We’re at the peak of the Atlantic Ocean . . . that means that our terrain is quite challenging. The entire state is below sea level, making . . . the task of developing even roads and bridges and typical infrastructure very expensive. The cost is almost 15 to 20 times more than you have in drier areas. The challenge of social stability [has been] caused by a combination of factors: insufficient investment in education over the years and then the work of the oil companies and the destruction it has caused in the social lives of our people; the militancy that came because of some of that. It makes Bayelsa wholly dependent on the federal government. When the recession came, our revenues plummeted, and for a young state [that was difficult]. But even the oil companies have no presence here other than working in creeks. Their offices aren’t here so they don’t pay tax here — by law they pay tax to the big cities where they’ve been working for years, not in Bayelsa.
What are the state’s biggest opportunities?
Education, which is very, very serious, it’s almost the number one priority of my government.

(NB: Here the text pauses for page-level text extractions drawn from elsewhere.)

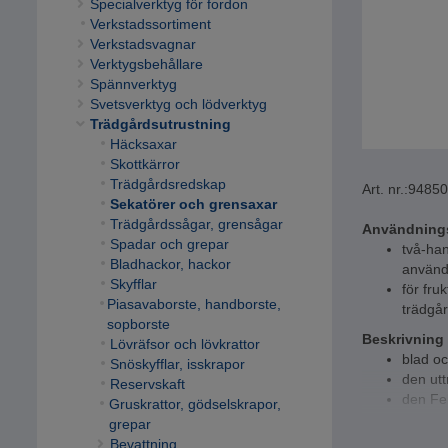
Specialverktyg för fordon
Verkstadssortiment
Verkstadsvagnar
Verktygsbehållare
Spännverktyg
Svetsverktyg och lödverktyg
Trädgårdsutrustning
Häcksaxar
Skottkärror
Trädgårdsredskap
Art. nr.:
9485
Sekatörer och grensaxar
Trädgårdssågar, grensågar
Användning
Spadar och grepar
två-han
Bladhackor, hackor
använd
Skyfflar
för fru
Piasavaborste, handborste,
trädgå
sopborste
Beskrivning
Lövräfsor och lövkrattor
blad oc
Snöskyfflar, isskrapor
den utt
Reservskaft
den Fel
Gruskrattor, gödselskrapor,
ren och
grepar
dämpsy
Bevattning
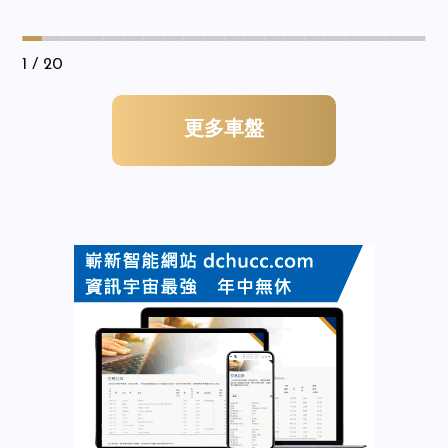
1
/ 20
更多車盤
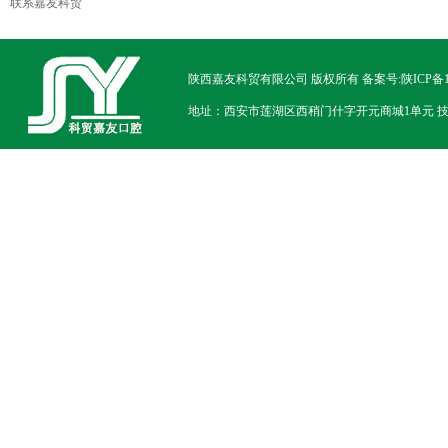
联系嘉友科贸
陕西嘉友科贸有限公司 版权所有
备案号:陕ICP备1
地址：西安市莲湖区西稍门什字开元商城1单元 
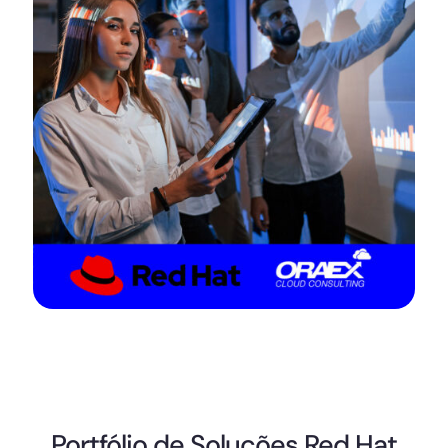
Portfólio de Soluções Red Hat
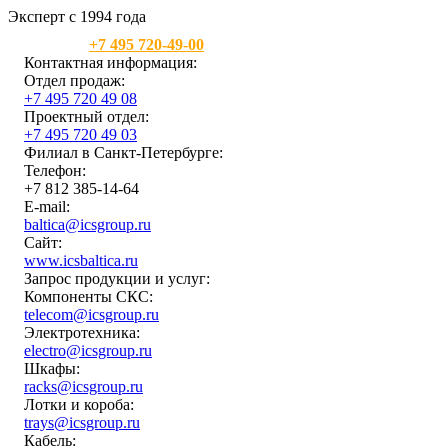
Эксперт с 1994 года
Москва:
+7 495 720-49-00
Контактная информация:
Отдел продаж:
+7 495 720 49 08
Проектный отдел:
+7 495 720 49 03
Филиал в Санкт-Петербурге:
Телефон:
+7 812 385-14-64
E-mail:
baltica@icsgroup.ru
Сайт:
www.icsbaltica.ru
Запрос продукции и услуг:
Компоненты СКС:
telecom@icsgroup.ru
Электротехника:
electro@icsgroup.ru
Шкафы:
racks@icsgroup.ru
Лотки и короба:
trays@icsgroup.ru
Кабель:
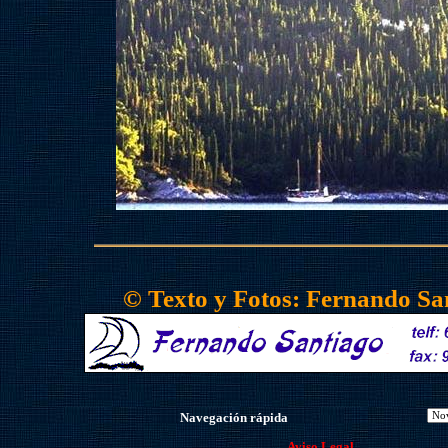
©
Texto y Fotos: Fernando Sa
Navegación rápida
Aviso Legal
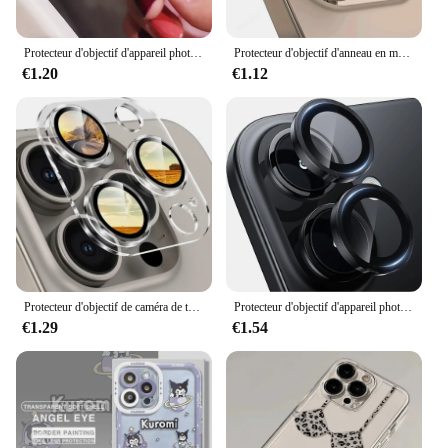
Protecteur d'objectif d'appareil photo en diamant Bling pour iPhone, film d'objectif en métal, housse d'écran pour iPhone 16 Pro, 15, 14, 16, 13, 12, 11 Pro Max
Protecteur d'objectif d'anneau en métal pour iPhone, protecteur d'appareil photo, couverture complète, verre guatémaltèque, iPhone 11 12 13 14 15 16 Pro Max
€1.20
€1.12
Protecteur d'objectif de caméra de téléphone portable, accessoires de couverture d'objectif, iPhone 16, 15, 14, 13, 11 Pro Max, 12 Mini Plus
Protecteur d'objectif d'appareil photo en verre métallique, accessoires de film de protection pour iPhone 16 Pro Max, 15 Plus, 14, 13 Mini, 12, 11, Guatemala
€1.29
€1.54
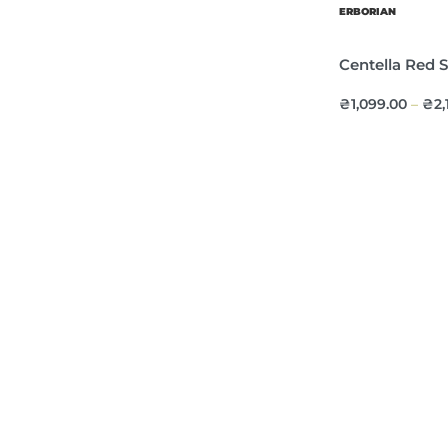
ERBORIAN
Centella Red
Сімейство
₴
1,099.00
₴
2,
–
Ноти
Об’єм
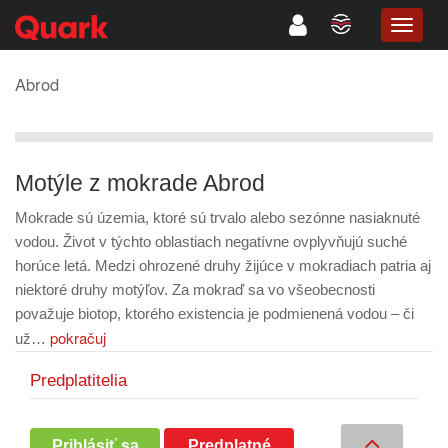
TOGG
NAVIG
Abrod
Motýle z mokrade Abrod
Mokrade sú územia, ktoré sú trvalo alebo sezónne nasiaknuté
vodou. Život v týchto oblastiach negatívne ovplyvňujú suché
horúce letá. Medzi ohrozené druhy žijúce v mokradiach patria aj
niektoré druhy motýľov. Za mokraď sa vo všeobecnosti
považuje biotop, ktorého existencia je podmienená vodou – či
pokračuj
už…
Predplatitelia
Prihlásiť sa
Predplatné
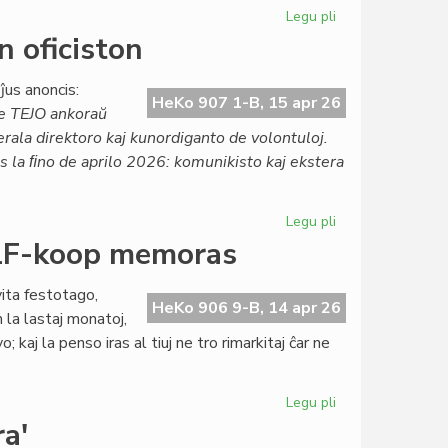
2376
Legu pli
pri
Agnosko
 oficiston
pri
la
ĵus anoncis:
esperanto-
HeKo 907 1-B, 15 apr 26
e TEJO ankoraŭ
kulturo
erala direktoro kaj kunordiganto de volontuloj.
en
 ĝis la ﬁno de aprilo 2026: komunikisto kaj ekstera
Aŭstrio
Legu pli
pri
TEJO
- LF-koop memoras
maldungas
preskaŭ
ita festotago,
ĉiun
HeKo 906 9-B, 14 apr 26
 la lastaj monatoj,
oficiston
; kaj la penso iras al tiuj ne tro rimarkitaj ĉar ne
Legu pli
pri
Tago
a'
de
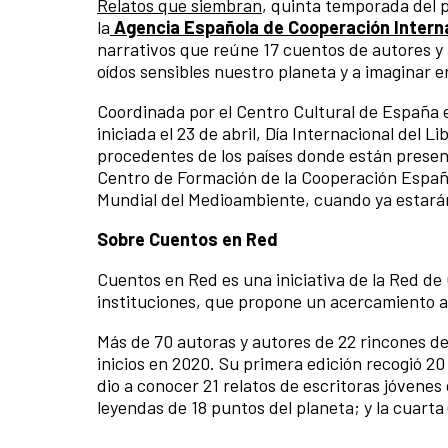
Relatos que siembran
, quinta temporada del 
la
Agencia Española de Cooperación Internac
narrativos que reúne 17 cuentos de autores y 
oídos sensibles nuestro planeta y a imaginar 
Coordinada por el Centro Cultural de España
iniciada el 23 de abril, Día Internacional del 
procedentes de los países donde están present
Centro de Formación de la Cooperación Español
Mundial del Medioambiente, cuando ya estarán 
Sobre Cuentos en Red
Cuentos en Red es una iniciativa de la Red de
instituciones, que propone un acercamiento a 
Más de 70 autoras y autores de 22 rincones d
inicios en 2020. Su primera edición recogió 2
dio a conocer 21 relatos de escritoras jóvenes 
leyendas de 18 puntos del planeta; y la cuarta 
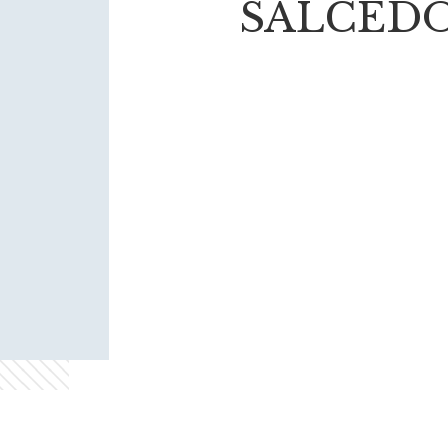
SALCEDO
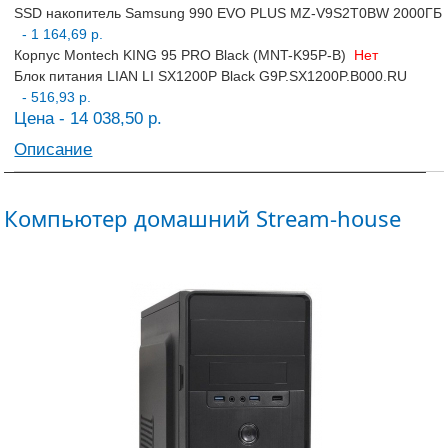
SSD накопитель Samsung 990 EVO PLUS MZ-V9S2T0BW 2000ГБ
- 1 164,69 р.
Корпус Montech KING 95 PRO Black (MNT-K95P-B)
Нет
Блок питания LIAN LI SX1200P Black G9P.SX1200P.B000.RU
- 516,93 р.
Цена - 14 038,50 р.
Описание
Компьютер домашний Stream-house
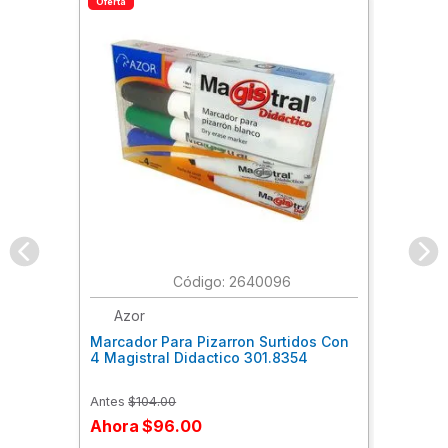
Oferta
:
2640096
Azor
Marcador Para Pizarron Surtidos Con
4 Magistral Didactico 301.8354
Antes
$
104
.
00
Ahora
$
96
.
00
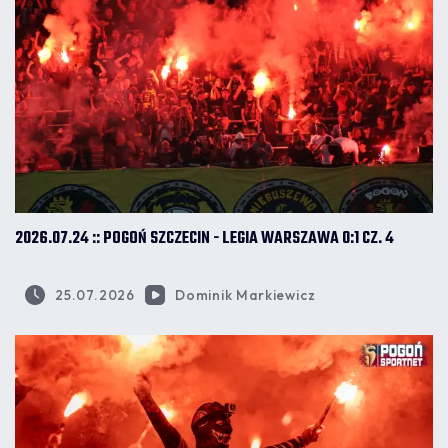
2026.07.24 :: POGOŃ SZCZECIN - LEGIA WARSZAWA 0:1 CZ. 4
25.07.2026
Dominik Markiewicz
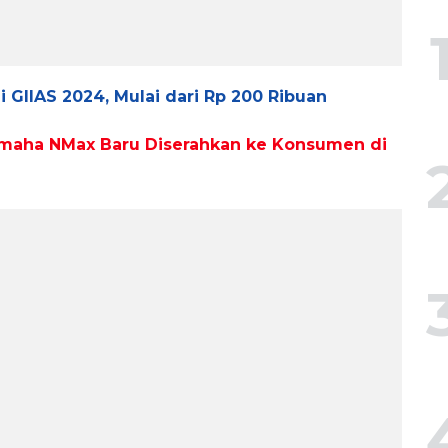
 GIIAS 2024, Mulai dari Rp 200 Ribuan
Yamaha NMax Baru Diserahkan ke Konsumen di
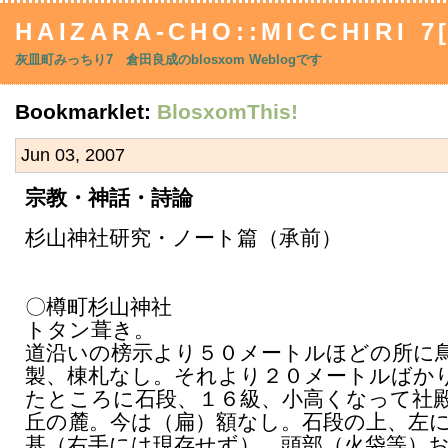
HAIZARA-CHO::MICCHIRI 7
灰皿町みっちり7 倉田良成のblosxom Weblogです
Bookmarklet:
BlosxomThis!
Jun 03, 2007
宗教・神話・詩論
杉山神社研究・ノート篇（承前）
〇樽町杉山神社
トタン葺き。
道沿いの榜示より５０メートルほどの所に
製、棟札なし。それより２０メートルばか
たところに石段、１６級、小高くなって社
丘の麓。今は（扁）額なし。石段の上、左
基（右手には現存せず）。頭部（火袋等）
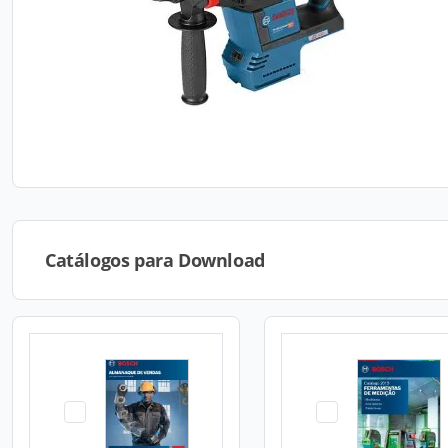
Catálogos para Download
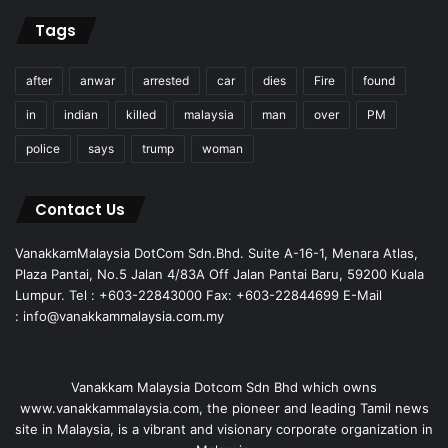
Tags
after
anwar
arrested
car
dies
Fire
found
in
indian
killed
malaysia
man
over
PM
police
says
trump
woman
Contact Us
VanakkamMalaysia DotCom Sdn.Bhd. Suite A-16-1, Menara Atlas,
Plaza Pantai, No.5 Jalan 4/83A Off Jalan Pantai Baru, 59200 Kuala
Lumpur. Tel : +603-22843000 Fax: +603-22844699 E-Mail
: info@vanakkammalaysia.com.my
Vanakkam Malaysia Dotcom Sdn Bhd which owns
www.vanakkammalaysia.com, the pioneer and leading Tamil news
site in Malaysia, is a vibrant and visionary corporate organization in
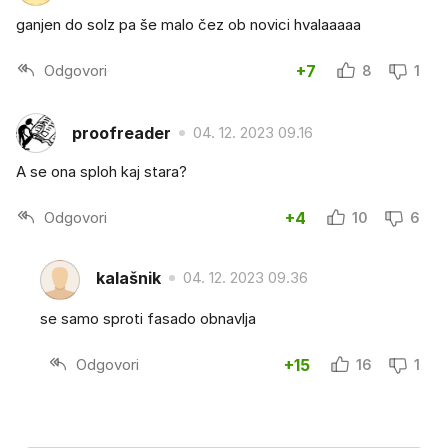
ganjen do solz pa še malo čez ob novici hvalaaaaa
Odgovori
+7
8
1
proofreader
04. 12. 2023 09.16
A se ona sploh kaj stara?
Odgovori
+4
10
6
kalašnik
04. 12. 2023 09.36
se samo sproti fasado obnavlja
Odgovori
+15
16
1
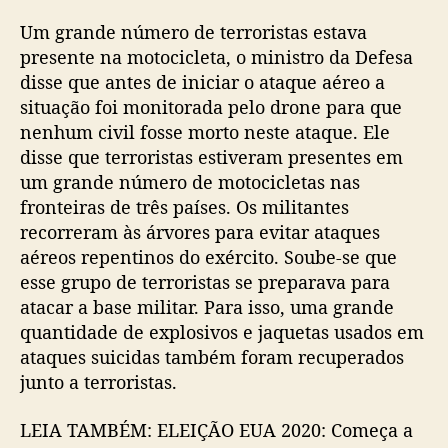
Um grande número de terroristas estava
presente na motocicleta, o ministro da Defesa
disse que antes de iniciar o ataque aéreo a
situação foi monitorada pelo drone para que
nenhum civil fosse morto neste ataque. Ele
disse que terroristas estiveram presentes em
um grande número de motocicletas nas
fronteiras de três países. Os militantes
recorreram às árvores para evitar ataques
aéreos repentinos do exército. Soube-se que
esse grupo de terroristas se preparava para
atacar a base militar. Para isso, uma grande
quantidade de explosivos e jaquetas usados ​​em
ataques suicidas também foram recuperados
junto a terroristas.
LEIA TAMBÉM: ELEIÇÃO EUA 2020: Começa a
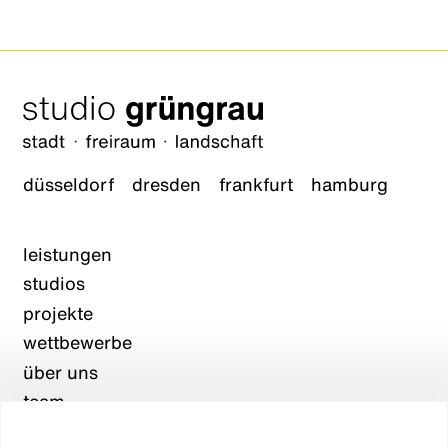
düsseldorf
dresden
frankfurt
hamburg
leistungen
studios
projekte
wettbewerbe
über uns
team
karriere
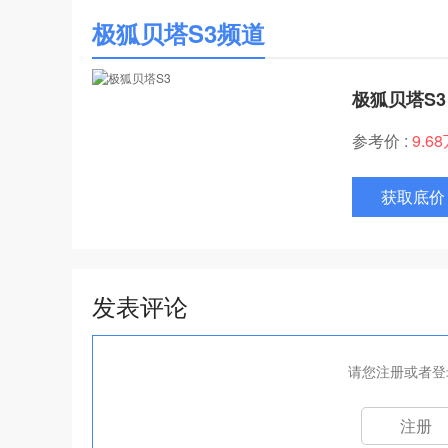
极狐贝塔S3频道
极狐贝塔S3
参考价 :
9.6
获取底价
发表评论
请您注册或者登
注册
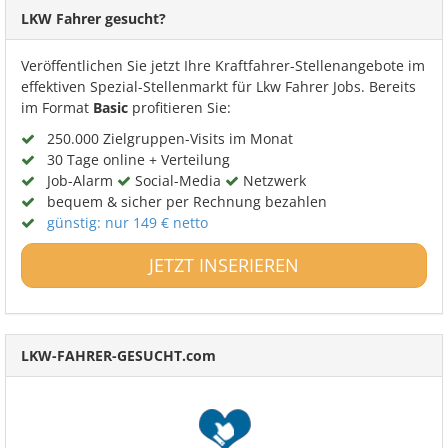
LKW Fahrer gesucht?
Veröffentlichen Sie jetzt Ihre Kraftfahrer-Stellenangebote im
effektiven Spezial-Stellenmarkt für Lkw Fahrer Jobs. Bereits
im Format
Basic
profitieren Sie:
250.000 Zielgruppen-Visits im Monat
30 Tage online + Verteilung
Job-Alarm
Social-Media
Netzwerk
bequem & sicher per Rechnung bezahlen
günstig: nur 149 € netto
JETZT INSERIEREN
LKW-FAHRER-GESUCHT.com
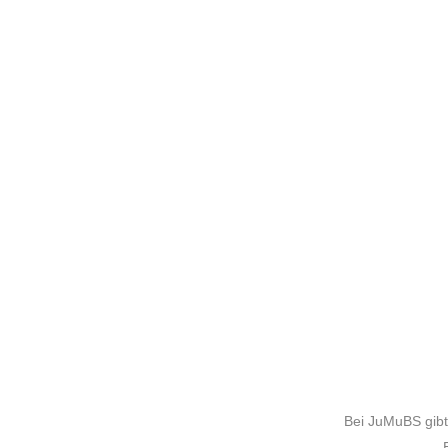
Bei JuMuBS gibt 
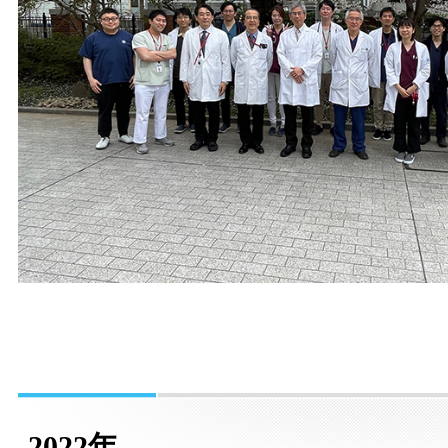
2022年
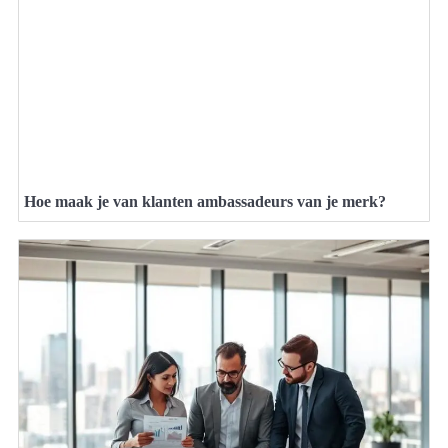
Hoe maak je van klanten ambassadeurs van je merk?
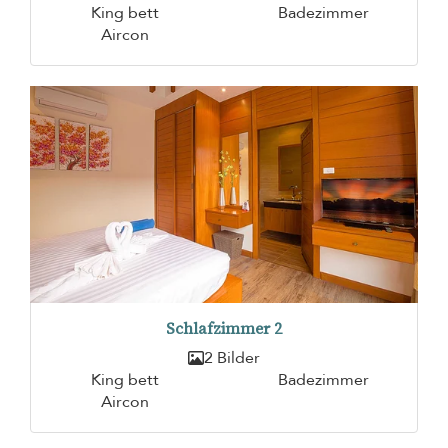
King bett
Badezimmer
Aircon
Schlafzimmer 2
2 Bilder
King bett
Badezimmer
Aircon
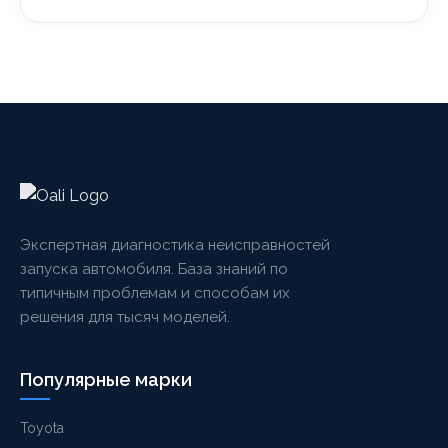
Экспертная диагностика неисправностей
запуска автомобиля. База знаний по
типичным проблемам и способам их
решения для тысяч моделей.
Популярные марки
Toyota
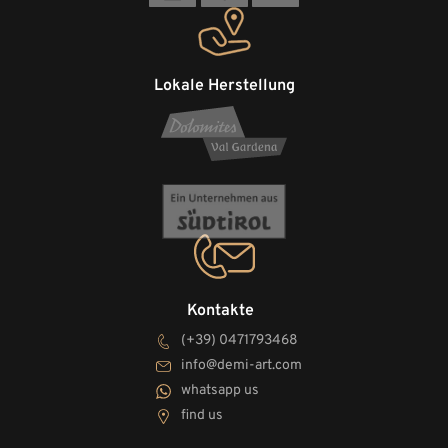
Lokale Herstellung
Kontakte
(+39) 0471793468
info@demi-art.com
whatsapp us
find us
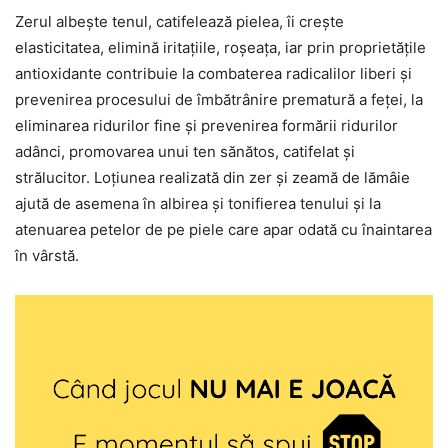
Zerul albește tenul, catifelează pielea, îi crește
elasticitatea, elimină iritațiile, roșeața, iar prin proprietățile
antioxidante contribuie la combaterea radicalilor liberi și
prevenirea procesului de îmbătrânire prematură a feței, la
eliminarea ridurilor fine și prevenirea formării ridurilor
adânci, promovarea unui ten sănătos, catifelat și
strălucitor. Loțiunea realizată din zer și zeamă de lămâie
ajută de asemena în albirea și tonifierea tenului și la
atenuarea petelor de pe piele care apar odată cu înaintarea
în vârstă.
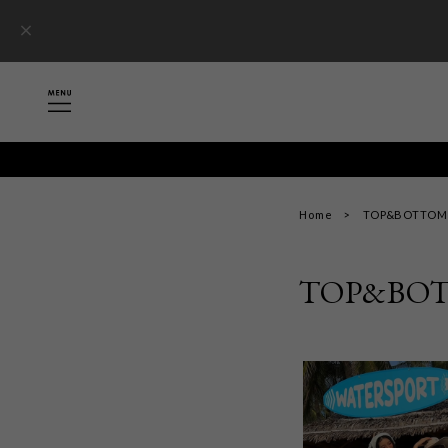
Home
TOP&BOTTOM
TOP&BOT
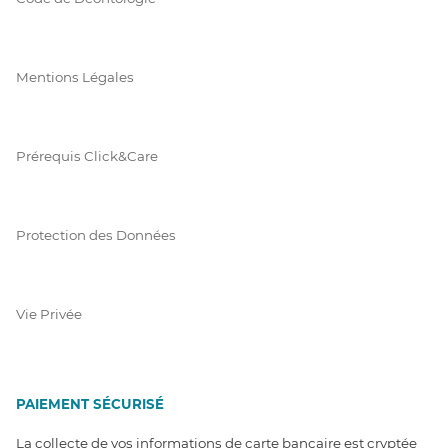
Mentions Légales
Prérequis Click&Care
Protection des Données
Vie Privée
PAIEMENT SÉCURISÉ
La collecte de vos informations de carte bancaire est cryptée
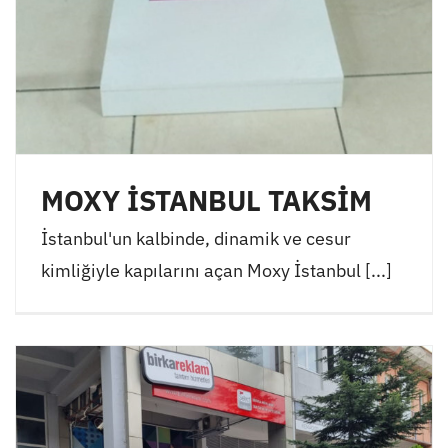
MOXY İSTANBUL TAKSİM
İstanbul'un kalbinde, dinamik ve cesur
kimliğiyle kapılarını açan Moxy İstanbul [...]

We made a declaration of emergency while I was taking my oath of office . . . there was a lot of feeling that it was political empty talk as usual, but almost seven years down the line everyone has seen we meant business when we said education was going to be free and compulsory. Our thinking is that if you get education, if you spread education and opportunity and you invest in that area, then a number of the other challenges will naturally take care of themselves. But Bayelsa is a land of opportunity. It’s a state that is one of the fastest growing, fastest developing. We’ve been working to create the potential infrastructure to promote growth, to promote economic opportunity that can be the basis for an inclusive growth.
How do you view the PDP’s chances in February’s elections?
My party is in a good position and, of course, I wish my party the best and to win . . . Every election is a referendum on the incumbent. But let’s see how it goes. [As the ruling party], they have a lot of power, the capacity to influence negative outcomes.
But the president’s party ran on three key fronts: they ran on the economy. They said they were going to make the economy work, make it better. Right in their first year, the economy collapsed. We can debate several reasons why Nigeria went into recession . . . but one of the theories is that that collapse could have been dealt with by proactive policies. The president also ran on anti-corruption . . . but [that] seems to be ineffectual and merely political. And they ran on national security. They say they defeated Boko Haram, but they are still alive and kicking. [Then there is] a pogrom going on in the middle belt, and I don’t think it’s tenable for the ruling party to claim that they have advanced the cause of national security. It’s difficult for them to claim that it is safer today than it was in 2015.